- TASK ITEM A
Format the records as a numbered list, from their first line through the line containing "Απαντώντας σε ερώτηση για το πρακτικό", and omit any blank lines.

From: Consortium News
By Lisa Pease
Exclusive: More than a half-century ago – at a
pivotal moment in the emergence of independent African states – UN
Secretary General Dag Hammarskjold was brokering peace in a divisive
civil war in Congo when he died in a plane crash, leaving behind an
enduring Cold War mystery, as Lisa Pease reports.
Fifty-two years ago, just after midnight on Sept. 18, 1961, the plane
carrying UN Secretary-General Dag Hammarskjöld and 15 others went down
in a plane crash over Northern Rhodesia (now Zambia). All 16 died, but
the facts of the crash were provocatively mysterious.
There have been three investigations into the crash: an initial civil
aviation Board of Inquiry, a Rhodesian Commission of Inquiry, and a UN
Commission in 1962. Not one of them could definitively answer why the
plane crashed or whether a deliberate act had been responsible.

- TASK ITEM B
Retype the entire article above on the 1961 plane crash that killed Dag Hammarskjöld, word for word.

- INPUT DATA
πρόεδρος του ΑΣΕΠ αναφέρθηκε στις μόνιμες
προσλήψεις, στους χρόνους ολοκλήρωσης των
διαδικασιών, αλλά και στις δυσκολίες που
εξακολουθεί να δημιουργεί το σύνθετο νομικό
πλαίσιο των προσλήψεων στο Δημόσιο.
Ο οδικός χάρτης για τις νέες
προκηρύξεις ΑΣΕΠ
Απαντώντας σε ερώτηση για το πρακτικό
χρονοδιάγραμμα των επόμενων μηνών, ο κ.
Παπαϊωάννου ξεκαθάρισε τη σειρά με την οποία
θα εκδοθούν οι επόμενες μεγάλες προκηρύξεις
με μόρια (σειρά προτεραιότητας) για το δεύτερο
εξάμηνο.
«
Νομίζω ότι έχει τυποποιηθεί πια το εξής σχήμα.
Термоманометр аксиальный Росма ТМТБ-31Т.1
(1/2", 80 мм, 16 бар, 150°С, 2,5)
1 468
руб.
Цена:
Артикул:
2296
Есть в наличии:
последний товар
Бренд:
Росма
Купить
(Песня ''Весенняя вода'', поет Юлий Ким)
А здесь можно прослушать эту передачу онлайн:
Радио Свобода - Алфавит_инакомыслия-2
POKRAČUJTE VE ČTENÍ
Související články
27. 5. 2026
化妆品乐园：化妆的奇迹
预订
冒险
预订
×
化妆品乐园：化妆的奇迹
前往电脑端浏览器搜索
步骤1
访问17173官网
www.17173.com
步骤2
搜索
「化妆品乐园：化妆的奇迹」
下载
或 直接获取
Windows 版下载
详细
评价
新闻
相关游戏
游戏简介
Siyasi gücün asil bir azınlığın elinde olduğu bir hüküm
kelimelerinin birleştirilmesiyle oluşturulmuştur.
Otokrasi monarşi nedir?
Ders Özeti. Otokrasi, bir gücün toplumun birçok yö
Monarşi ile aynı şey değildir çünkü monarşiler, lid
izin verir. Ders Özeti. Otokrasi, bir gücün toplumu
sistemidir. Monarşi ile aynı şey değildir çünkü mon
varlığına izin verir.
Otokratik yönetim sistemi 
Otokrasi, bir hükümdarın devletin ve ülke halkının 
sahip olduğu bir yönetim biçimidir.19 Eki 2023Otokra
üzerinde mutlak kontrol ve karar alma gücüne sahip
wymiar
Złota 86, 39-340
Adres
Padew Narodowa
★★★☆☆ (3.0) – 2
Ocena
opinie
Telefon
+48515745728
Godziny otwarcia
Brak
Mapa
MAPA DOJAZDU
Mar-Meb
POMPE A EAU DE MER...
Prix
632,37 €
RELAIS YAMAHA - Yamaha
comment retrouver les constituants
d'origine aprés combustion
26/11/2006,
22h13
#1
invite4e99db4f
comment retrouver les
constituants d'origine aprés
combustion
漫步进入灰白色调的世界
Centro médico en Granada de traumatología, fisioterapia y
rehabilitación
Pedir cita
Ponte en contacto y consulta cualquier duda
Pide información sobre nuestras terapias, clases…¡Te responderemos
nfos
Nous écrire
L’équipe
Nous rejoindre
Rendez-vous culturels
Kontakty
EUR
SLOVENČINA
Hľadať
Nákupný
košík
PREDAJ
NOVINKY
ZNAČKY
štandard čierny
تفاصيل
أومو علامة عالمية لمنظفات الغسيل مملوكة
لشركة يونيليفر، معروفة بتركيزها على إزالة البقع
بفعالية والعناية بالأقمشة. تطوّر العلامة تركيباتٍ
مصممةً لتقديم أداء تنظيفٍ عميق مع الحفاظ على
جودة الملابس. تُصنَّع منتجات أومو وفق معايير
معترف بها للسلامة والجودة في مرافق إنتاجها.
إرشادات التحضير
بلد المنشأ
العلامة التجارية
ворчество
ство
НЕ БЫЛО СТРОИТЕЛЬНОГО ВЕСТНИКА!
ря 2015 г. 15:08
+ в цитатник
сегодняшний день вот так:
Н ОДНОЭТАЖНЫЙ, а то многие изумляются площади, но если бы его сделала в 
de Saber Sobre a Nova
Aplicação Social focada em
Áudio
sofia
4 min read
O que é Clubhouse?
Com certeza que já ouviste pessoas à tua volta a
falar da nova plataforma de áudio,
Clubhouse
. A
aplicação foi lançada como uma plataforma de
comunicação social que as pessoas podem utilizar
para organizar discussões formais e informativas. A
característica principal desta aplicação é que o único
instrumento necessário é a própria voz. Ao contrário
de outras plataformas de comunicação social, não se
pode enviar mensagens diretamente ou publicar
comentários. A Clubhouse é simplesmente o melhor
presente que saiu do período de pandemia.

- EXERCISE RESPONSE A
1. πρόεδρος του ΑΣΕΠ αναφέρθηκε στις μόνιμες
2. προσλήψεις, στους χρόνους ολοκλήρωσης των
3. διαδικασιών, αλλά και στις δυσκολίες που
4. εξακολουθεί να δημιουργεί το σύνθετο νομικό
5. πλαίσιο των προσλήψεων στο Δημόσιο.
6. Ο οδικός χάρτης για τις νέες
7. προκηρύξεις ΑΣΕΠ
8. Απαντώντας σε ερώτηση για το πρακτικό

- EXERCISE RESPONSE B
From: Consortium News
By Lisa Pease
Exclusive: More than a half-century ago – at a
pivotal moment in the emergence of independent African states – UN
Secretary General Dag Hammarskjold was brokering peace in a divisive
civil war in Congo when he died in a plane crash, leaving behind an
enduring Cold War mystery, as Lisa Pease reports.
Fifty-two years ago, just after midnight on Sept. 18, 1961, the plane
carrying UN Secretary-General Dag Hammarskjöld and 15 others went down
in a plane crash over Northern Rhodesia (now Zambia). All 16 died, but
the facts of the crash were provocatively mysterious.
There have been three investigations into the crash: an initial civil
aviation Board of Inquiry, a Rhodesian Commission of Inquiry, and a UN
Commission in 1962. Not one of them could definitively answer why the
plane crashed or whether a deliberate act had been responsible.